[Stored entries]
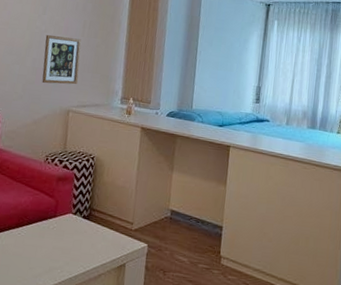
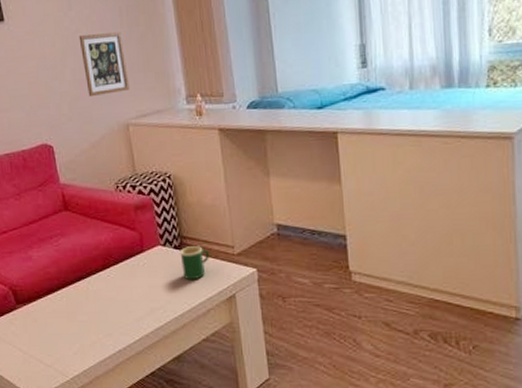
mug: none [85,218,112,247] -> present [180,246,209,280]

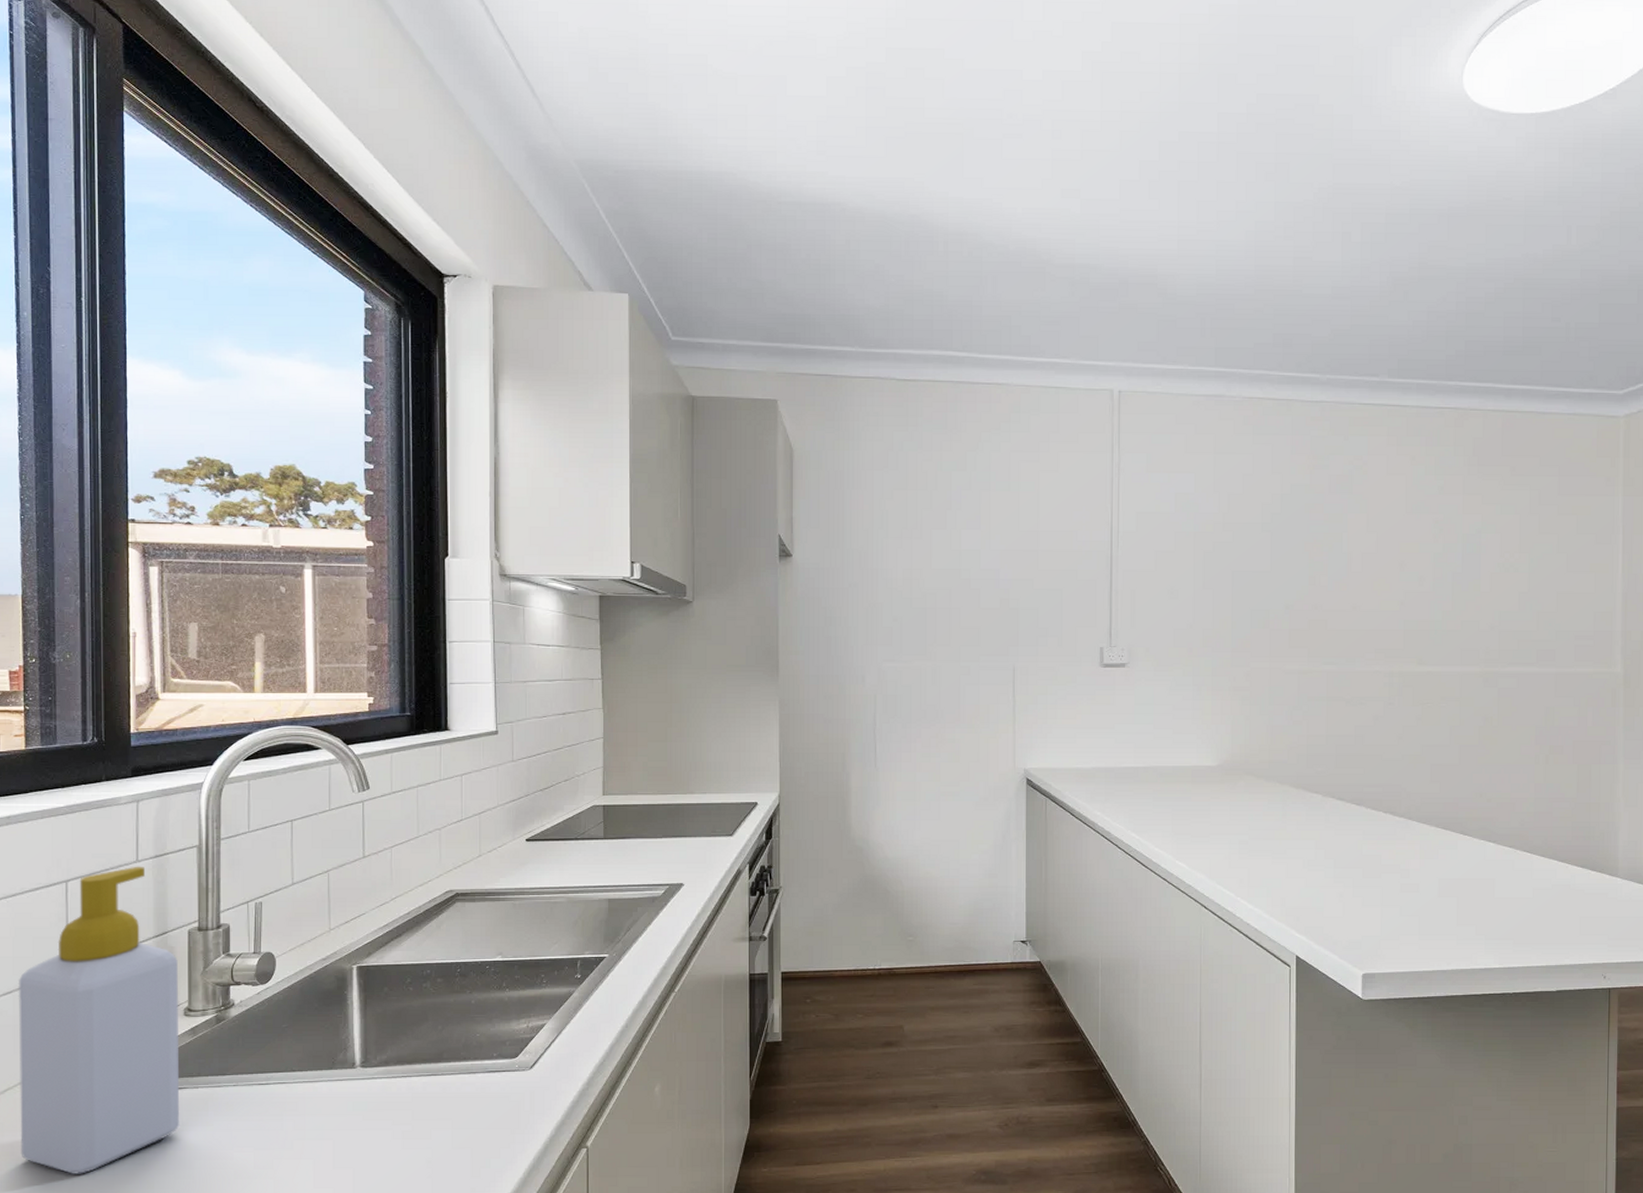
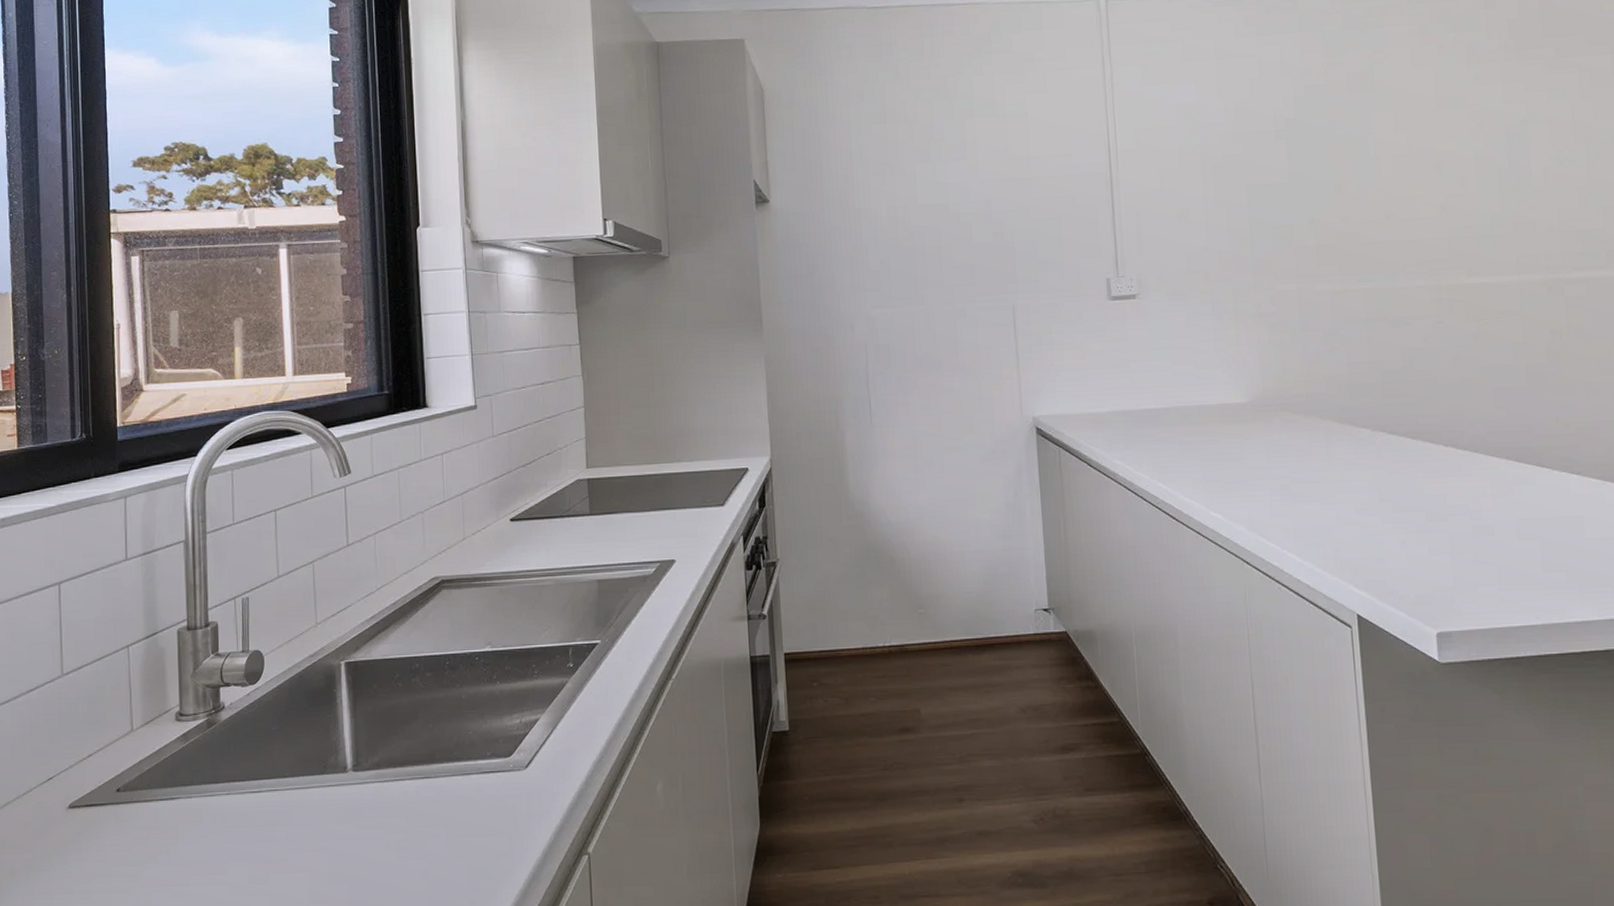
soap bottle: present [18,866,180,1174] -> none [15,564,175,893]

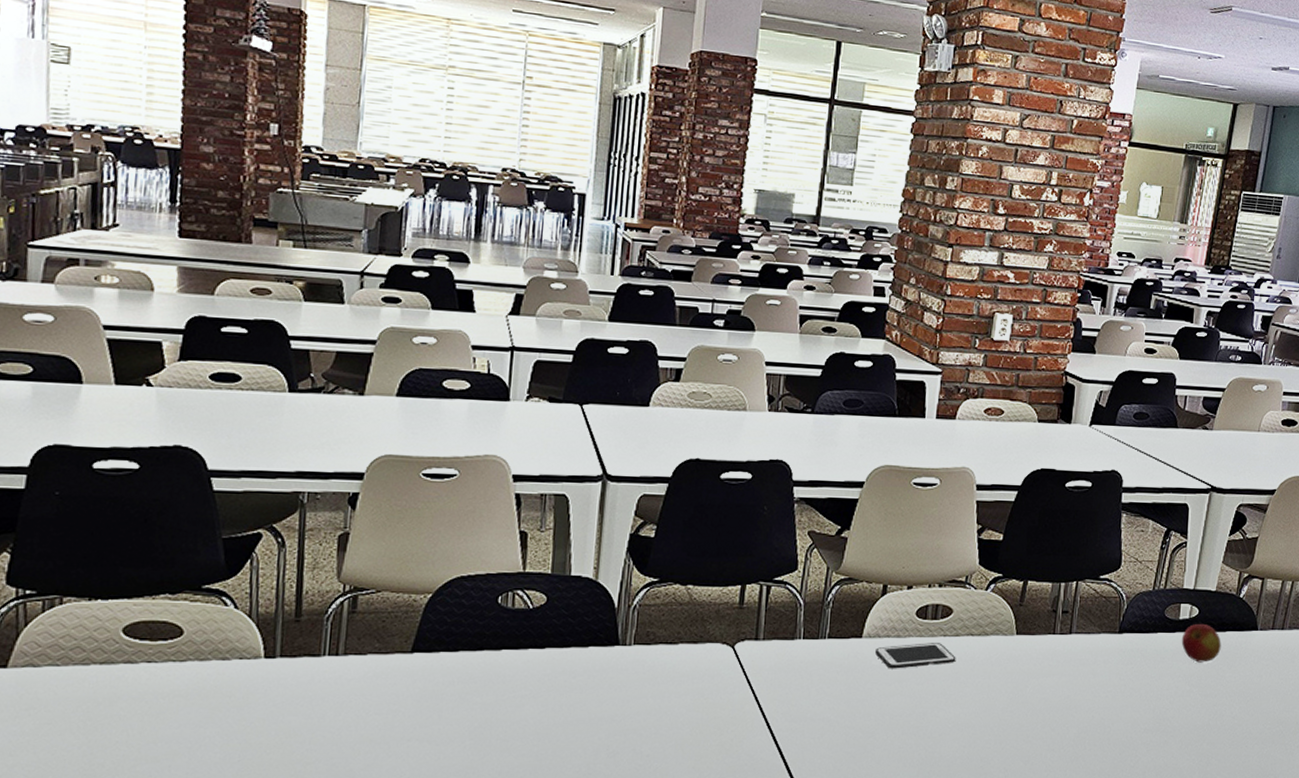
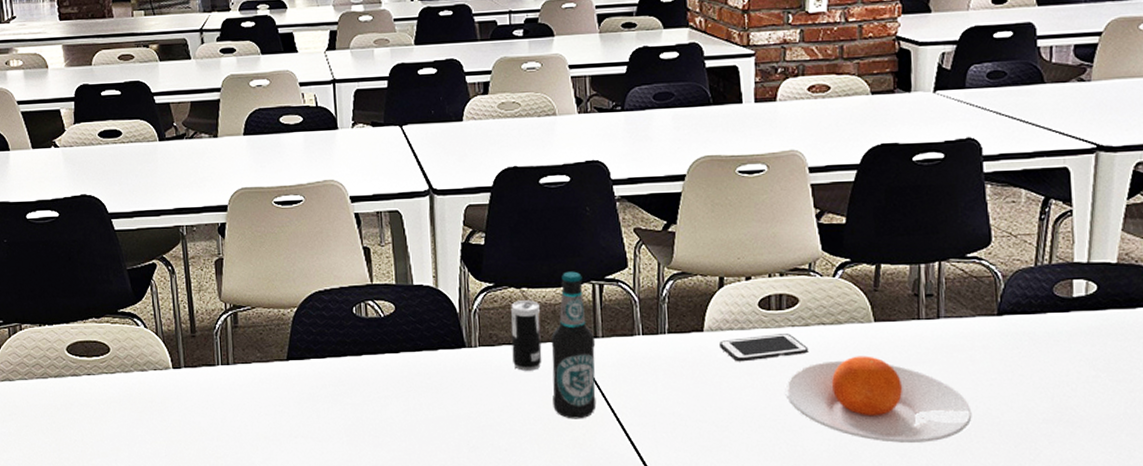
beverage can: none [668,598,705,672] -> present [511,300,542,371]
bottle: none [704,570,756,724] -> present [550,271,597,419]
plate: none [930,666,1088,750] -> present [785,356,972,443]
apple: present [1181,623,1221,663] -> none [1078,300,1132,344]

■ **Exercise directions**: Leaving the pictures behind, return every line above exactly.

■ **Output of the task**:
mug: none [85,218,112,247] -> present [180,246,209,280]

soap bottle: present [18,866,180,1174] -> none [15,564,175,893]

beverage can: none [668,598,705,672] -> present [511,300,542,371]
bottle: none [704,570,756,724] -> present [550,271,597,419]
plate: none [930,666,1088,750] -> present [785,356,972,443]
apple: present [1181,623,1221,663] -> none [1078,300,1132,344]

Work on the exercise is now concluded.